◆ **Page text**:

--- START ---

AI industry’s performance benchmark, MLPerf, for the first time also measures the energy that machine learning consumes

Companies including Nvidia, Qualcomm and Dell reported not only the fastest time to predict image categories with a ResNet neural network, but also how much energy the task takes in watts or joules.

Every few months, the artificial intelligence industry has a bake-off of the latest machine learning computer systems. 

The meet-up, which has been going on for several years, is typically focused on the best performance in multi-processor computers put together by chip vendors such as Nvidia and Qualcomm and their partners such as Dell, measured against a set of benchmark tasks such as object detection and image classification.

This year, the bake-off has a novel twist: An examination of how much energy such massively parallel computer systems cost, as a kind of proxy for how energy-efficient the products are. 

The test, MLPerf, has now added industry standard measures of how much electricity in either watts our joules is drawn for a given task.

The work is the result of roughly a year and a half of effort spearheaded by David Kanter, the executive director of MLCommons, the industry consortium that oversees MLPerf,

"One of the things I'm really excited about is the MLPerf Power Project, which is how do we do full-system power measurement," Kanter, in a press briefing to discuss the MLPerf results, which were announced via press on release Wednesday.

The Power Project measures "average AC power (and implicitly energy) consumed by the entire system while executing a performance benchmark," as the group states. 

So, a given computer composed of a certain number of chips will be specified to "average" a given amount of watts on a task, or joules, at a given performance rate of queries per second for a given task.


A section of MLPerf's reported submissions for the BERT question answering task, showing query speed and also total system power for three different systems. The submitters offer measurements for both streaming and batch/offline mode.


The systems measured are server computers or edge computers. A server computer would include systems such as a Dell PowerEdge server with two Intel Xeon processors accompanied by four Nvidia T4 accelerators that run the bulk of the AI work.

An edge computer, by contrast, could be a Raspberry Pi machine with one ARM-based Cortex-A72 processor, and no accelerator, or, alternatively, an Nvidia Jetson AGX Xavier server with one Nvidia "Carmel" accelerator chip.

The MLPerf numbers never report superiority of the submissions, instead offering a spreadsheet with results and letting others draw their own conclusions.

MLPerf had sixteen submitters this time around, including Nvidia, Qualcomm, Dell, startup Krai, and Fujitsu. Not every submission offered power measurements, but in total, the MLCommons was able to obtain 850 different measurement results. 

Some arithmetic is required to draw conclusions about the energy efficiency of machines, based on reported wattage and performance. 

For example, in the category of machines that used ResNet to process the fifteen-million ImageNet dataset, dividing the number of queries per second by the total wattage reveals that a Qualcomm system, using two 16-core AMD Epyc processors and five of Qualcomm's Cloud AI 100 processors, had the lowest wattage per query, 0.0068 watts per query. A system from Dell, a PowerEdge with Intel processors and Nvidia T4 chips, took 0.036 watts per query.

--- END ---

(Saved entries)

--- START ---

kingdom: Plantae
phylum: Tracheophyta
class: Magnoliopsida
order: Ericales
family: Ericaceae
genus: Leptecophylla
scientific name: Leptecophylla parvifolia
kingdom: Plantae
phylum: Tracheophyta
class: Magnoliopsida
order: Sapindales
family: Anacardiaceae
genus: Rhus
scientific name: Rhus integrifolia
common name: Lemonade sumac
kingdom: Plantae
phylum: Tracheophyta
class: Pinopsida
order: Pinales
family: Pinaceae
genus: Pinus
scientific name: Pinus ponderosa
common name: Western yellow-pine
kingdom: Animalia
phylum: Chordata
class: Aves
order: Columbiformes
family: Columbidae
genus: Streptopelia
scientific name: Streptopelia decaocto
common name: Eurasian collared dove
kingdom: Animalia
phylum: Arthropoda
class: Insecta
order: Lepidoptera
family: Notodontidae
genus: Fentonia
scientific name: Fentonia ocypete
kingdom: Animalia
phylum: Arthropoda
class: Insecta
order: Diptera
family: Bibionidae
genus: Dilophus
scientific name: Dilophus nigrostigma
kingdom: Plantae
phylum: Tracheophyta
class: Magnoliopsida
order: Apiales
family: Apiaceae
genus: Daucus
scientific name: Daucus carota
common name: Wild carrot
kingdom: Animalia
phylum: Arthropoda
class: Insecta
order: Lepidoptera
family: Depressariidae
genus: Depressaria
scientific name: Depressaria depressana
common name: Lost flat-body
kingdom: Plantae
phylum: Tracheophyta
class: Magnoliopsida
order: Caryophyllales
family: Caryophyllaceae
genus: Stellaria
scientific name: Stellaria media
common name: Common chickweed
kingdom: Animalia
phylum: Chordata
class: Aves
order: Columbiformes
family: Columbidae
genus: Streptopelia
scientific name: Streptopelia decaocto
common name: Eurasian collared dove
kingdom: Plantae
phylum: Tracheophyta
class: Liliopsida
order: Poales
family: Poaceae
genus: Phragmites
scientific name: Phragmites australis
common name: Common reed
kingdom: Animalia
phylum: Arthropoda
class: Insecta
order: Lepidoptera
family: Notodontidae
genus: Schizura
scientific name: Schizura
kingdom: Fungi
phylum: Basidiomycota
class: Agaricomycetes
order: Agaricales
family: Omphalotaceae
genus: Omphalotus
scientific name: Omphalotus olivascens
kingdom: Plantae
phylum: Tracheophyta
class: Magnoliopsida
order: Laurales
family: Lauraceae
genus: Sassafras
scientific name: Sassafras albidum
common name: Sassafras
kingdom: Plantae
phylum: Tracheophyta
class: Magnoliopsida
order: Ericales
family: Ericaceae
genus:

--- END ---

◆ **Work to do**:
**A.** Using the MLPerf article, substitute "contest" for "bake-off" and write out the passage from "Companies including Nvidia, Qualcomm" up to and including "learning computer systems.".
**B.** Answer these questions from the MLPerf article:
(i) Who led the effort behind the new power measurements?
(ii) How many different measurement results did MLCommons obtain?
(iii) What processor does the Raspberry Pi edge computer use?

◆ **Answers to the tasks**:
**A.**
Companies including Nvidia, Qualcomm and Dell reported not only the fastest time to predict image categories with a ResNet neural network, but also how much energy the task takes in watts or joules.

Every few months, the artificial intelligence industry has a contest of the latest machine learning computer systems.

**B.**
(i) David Kanter, the executive director of MLCommons.
(ii) 850.
(iii) One ARM-based Cortex-A72 processor.